*SUPPLIED RECORDS:*
=== Section Start ===

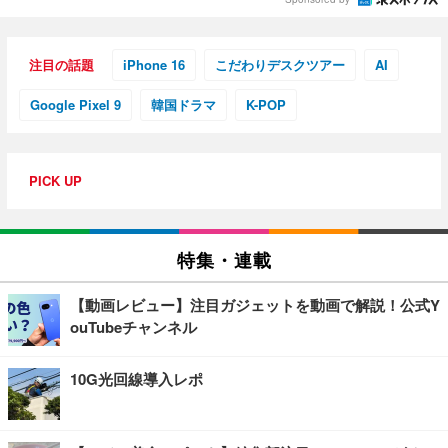
注目の話題
iPhone 16
こだわりデスクツアー
AI
Google Pixel 9
韓国ドラマ
K-POP
PICK UP
特集・連載
【動画レビュー】注目ガジェットを動画で解説！公式Y
ouTubeチャンネル
10G光回線導入レポ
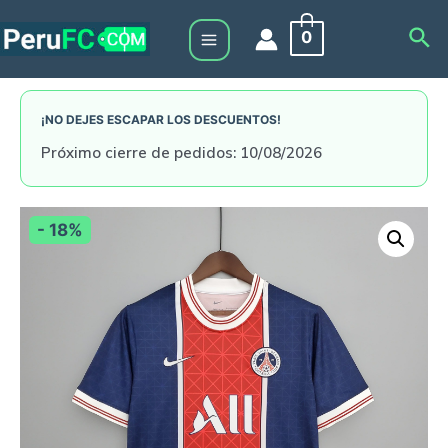
Skip
Sea
0
to
Main
content
Menu
¡NO DEJES ESCAPAR LOS DESCUENTOS!
Próximo cierre de pedidos: 10/08/2026
- 18%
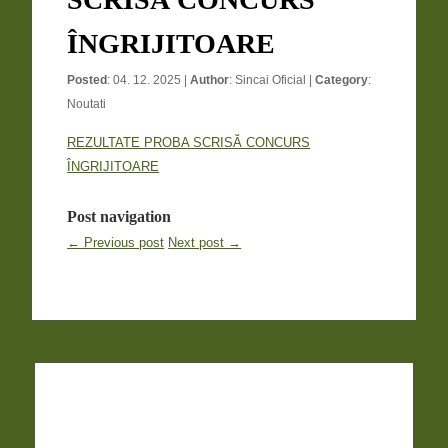
ÎNGRIJITOARE
Posted
: 04. 12. 2025 |
Author
:
Sincai Oficial
|
Category
:
Noutati
REZULTATE PROBA SCRISĂ CONCURS
ÎNGRIJITOARE
Post navigation
← Previous post
Next post →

=== Section End ===

*WHAT TO WORK ON:* Please rewrite all the lines of the material with "Previous post" changed to "Older post", keeping everything else the same and leaving out the pictures.

*PROBLEM SOLUTION:*
注目の話題
iPhone 16
こだわりデスクツアー
AI
Google Pixel 9
韓国ドラマ
K-POP
PICK UP
特集・連載
【動画レビュー】注目ガジェットを動画で解説！公式Y
ouTubeチャンネル
10G光回線導入レポ
Skip
Sea
0
to
Main
content
Menu
¡NO DEJES ESCAPAR LOS DESCUENTOS!
Próximo cierre de pedidos: 10/08/2026
- 18%
ÎNGRIJITOARE
Posted
: 04. 12. 2025 |
Author
:
Sincai Oficial
|
Category
:
Noutati
REZULTATE PROBA SCRISĂ CONCURS
ÎNGRIJITOARE
Post navigation
← Older post
Next post →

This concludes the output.